Denosumab, a monoclonal antibody to receptor activator of nuclear factor kappa-B ligand (RANKL), is a novel approach to prevent bone loss, though not yet specifically evaluated in HSCT recipients. Denosumab 60 mg subcutaneously twice yearly prevent clinical fractures in postmenopausal women with breast cancer, who receive an aromatase inhibitor irrespective of baseline age or BMD [21]. This therapy may be safer than bisphosphonates in the context of renal impairment (eGFR < 35 mL per minute) and may be more convenient to administer than intravenous therapy. In addition, there are recent data documenting a superior BMD response in patients on glucocorticoid treated with denosumab compared to risedronate [22].

Teriparatide is a parathyroid hormone fragment that is anabolic for bone, approved for the treatment of postmenopausal, male, and glucocorticoid osteoporosis. It is contraindicated in patients with prior cancer or with previous skeletal irradiation, including HSCT patients [23]. Abaloparatide, a parathyroid hormone-related peptide (PTHrP) analog and romosozumab, an inhibitor of sclerostin, are both biological anabolic treatments but no study has been published on abaloparatide or romosozumab in transplant recipients.

Obstacles to implementation of bone fragility guidelines

Despite convincing data that bone loss is common post-HSCT, many HSCT patients are not monitored for bone fragility and most do not receive prophylactic intervention, despite a possible increased long-term fracture risk.

Pre-HSCT DXA examination can identify patients with osteopenia/osteoporosis, who may benefit from early interventions to prevent or reverse HSCT-related bone loss.

The risk of renal dysfunction in patients receiving intravenous zoledronic acid for osteoporosis is small. Transient increases in serum creatinine are observed 9–11 days after zoledronic acid infusion [24]. It is recommended that patients should be well-hydrated and not receive agents known to adversely affect renal function [25]. Zoledronic acid dosing pre-HSCT is best administered prior to HSCT conditioning and GVHD prophylaxis.

Denosumab is a promising agent for prevention of bone loss in HSCT patients. Inhibiting the immunomodulatory effect of RANKL on both the innate and adaptive immune systems theoretically could increase the risk of infection and/or disease relapse in HSCT patients. For this reason, controlled clinical trials are required.
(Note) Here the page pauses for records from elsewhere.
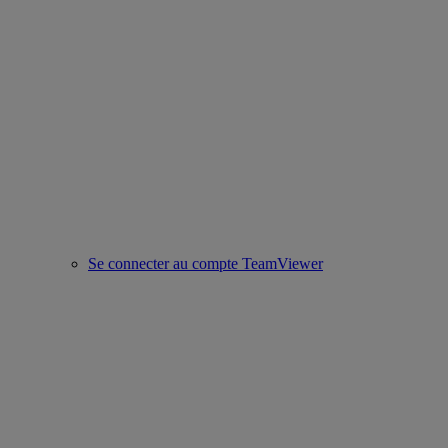
Se connecter au compte TeamViewer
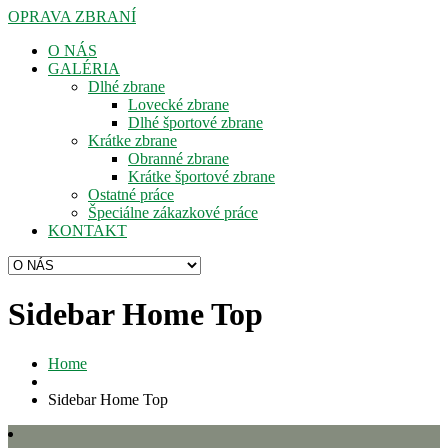
OPRAVA ZBRANÍ
O NÁS
GALÉRIA
Dlhé zbrane
Lovecké zbrane
Dlhé športové zbrane
Krátke zbrane
Obranné zbrane
Krátke športové zbrane
Ostatné práce
Špeciálne zákazkové práce
KONTAKT
Sidebar Home Top
Home
Sidebar Home Top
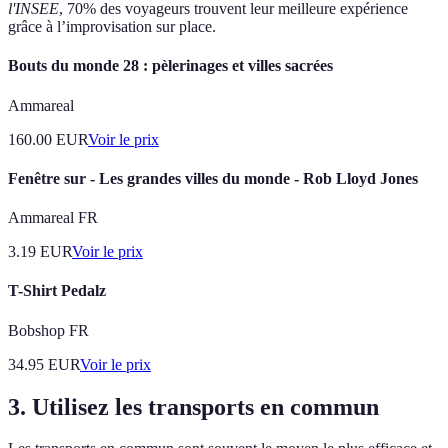
l'INSEE
, 70% des voyageurs trouvent leur meilleure expérience
grâce à l’improvisation sur place.
Bouts du monde 28 : pèlerinages et villes sacrées
Ammareal
160.00
EUR
Voir le prix
Fenêtre sur - Les grandes villes du monde - Rob Lloyd Jones
Ammareal FR
3.19
EUR
Voir le prix
T-Shirt Pedalz
Bobshop FR
34.95
EUR
Voir le prix
3. Utilisez les transports en commun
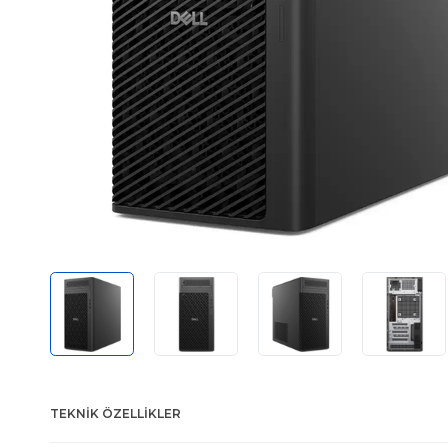
TEKNIK ÖZELLIKLER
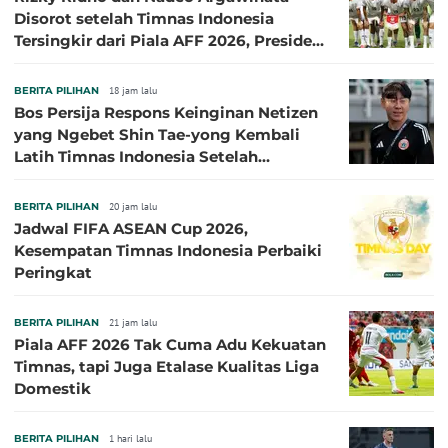
Disorot setelah Timnas Indonesia
Tersingkir dari Piala AFF 2026, Presiden
Persija Pasang Badan
BERITA PILIHAN
18 jam lalu
Bos Persija Respons Keinginan Netizen
yang Ngebet Shin Tae-yong Kembali
Latih Timnas Indonesia Setelah
Tersingkir dari Piala AFF 2026
BERITA PILIHAN
20 jam lalu
Jadwal FIFA ASEAN Cup 2026,
Kesempatan Timnas Indonesia Perbaiki
Peringkat
BERITA PILIHAN
21 jam lalu
Piala AFF 2026 Tak Cuma Adu Kekuatan
Timnas, tapi Juga Etalase Kualitas Liga
Domestik
BERITA PILIHAN
1 hari lalu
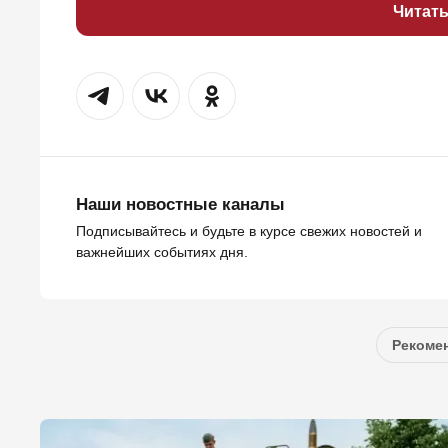
Читат
Наши новостные каналы
Подписывайтесь и будьте в курсе свежих новостей и
важнейших событиях дня.
Рекомен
The proposed algorithm represents expert opinion, analogous to similar algorithms created to aid clinicians in the management of glucocorticoid-induced osteoporosis.

Conflict of interest

P Hadji received honoraria, travel grants and scientific research grants from Amgen, Eli Lilly, MSD, Novartis, Pfizer, Procter & Gamble and Roche. D Kendler received honoraria, speakers bureau, and/or research grants from Amgen, Eli Lilly, MSD, Pfizer, AstraZeneca and Astellas. T de Villiers has acted as a consultant or speaker for the following companies: Abbott, Amgen, Aspen, MSD, Pfizer. R Rizzoli received fees for consultancy or lectures from Amgen, Danone, EffRx, Nestlé, ObsEva and Radius Health. PR Ebeling received research grants, honoraria and/or speakers’ fees from Amgen, Eli-Lilly, Novartis and Gilead. J Cannata-Andia received honoraria, and scientific research grants from ISCIII; PI19/00532, PI20/00633, PI20/00753), ISCIII REDinREN (RD06/0016/1013, RD12/0021/0023 and RD16/0009/0017), Fondo Europeo de Desarrollo Regional (FEDER), Plan Estatal de I+D+I 2013-2016, Plan de Ciencia, Tecnología e Innovación 2018-2022 del Principado de Asturias (GRUPIN14-028, IDI-2018-000152), University of Oviedo and Ministerio de Ciencia, Innovación y Universidade and from Amgen, Shire and VIFOR/Fresenius.